State Mandated Steroid Testing Still Not In Place - KCBD NewsChannel 11 Lubbock


State Mandated Steroid Testing Still Not In Place

Hundreds of high school athletes are on football fields across the South Plains this Friday night. But none have been tested for steroids despite the fact Governor Perry signed a law back in June, mandating Texas public high school athletes be randomly tested for steroids. In addition, it could be the last game of the season before South Plains athletes ever take the test.

It's game time and this year that could mean more for athletes than just hours of practice.

"They're going to test 25 to 30,000 athletes across the State of Texas. So not every school will be chosen to be in that random list. So once they chose us, we'll just follow the procedures the University Interscholastic League puts out," Gray Gaines, LISD Athletic Director said.

Coronado High School varsity basketball player Chris O'Neal supports the new law.

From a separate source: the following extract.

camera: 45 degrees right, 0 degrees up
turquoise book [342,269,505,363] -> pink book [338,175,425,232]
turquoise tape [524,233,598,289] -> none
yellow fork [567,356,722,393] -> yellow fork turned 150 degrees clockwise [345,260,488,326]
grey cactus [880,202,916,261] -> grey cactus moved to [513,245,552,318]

He says it will help ensure fair play on the court.

"If they're cheating and taking steroids being stronger than everybody else instead of working hard like everybody else then I'd have a problem with it," O'Neal said.

Legislation says it goes into effect this school year, but it's unclear when or if these athletes will be tested.

Representative Carl Isett tells NewsChannel 11, "There wasn't such an overwhelming number of incidents that we felt compelled to have an immediate effect in the law."

At this time the University Interscholastic League, the governing body of high school sports, is still going through drug testing company's bids, which Representative Isett says does not mean the UIL is moving slow.

"Not necessarily behind, but we do want to encourage them to move forward as quick as possible," added Isett.

And while teams now moving up and down the field and not being tested, some parents say it doesn't matter when it happens, just that it happens.

"This is all about protecting the kids. So I don't care if it starts now or we've got one game left. We have to do it," Coronado Football Player Parent Tim Snyder said.

The Houston lawmaker who wrote the bill says it could be October before the first Texas high school athlete is tested. Representative Isett tells NewsChannel 11 school districts will not pay for the testing. The Texas Education Agency will cover the cost.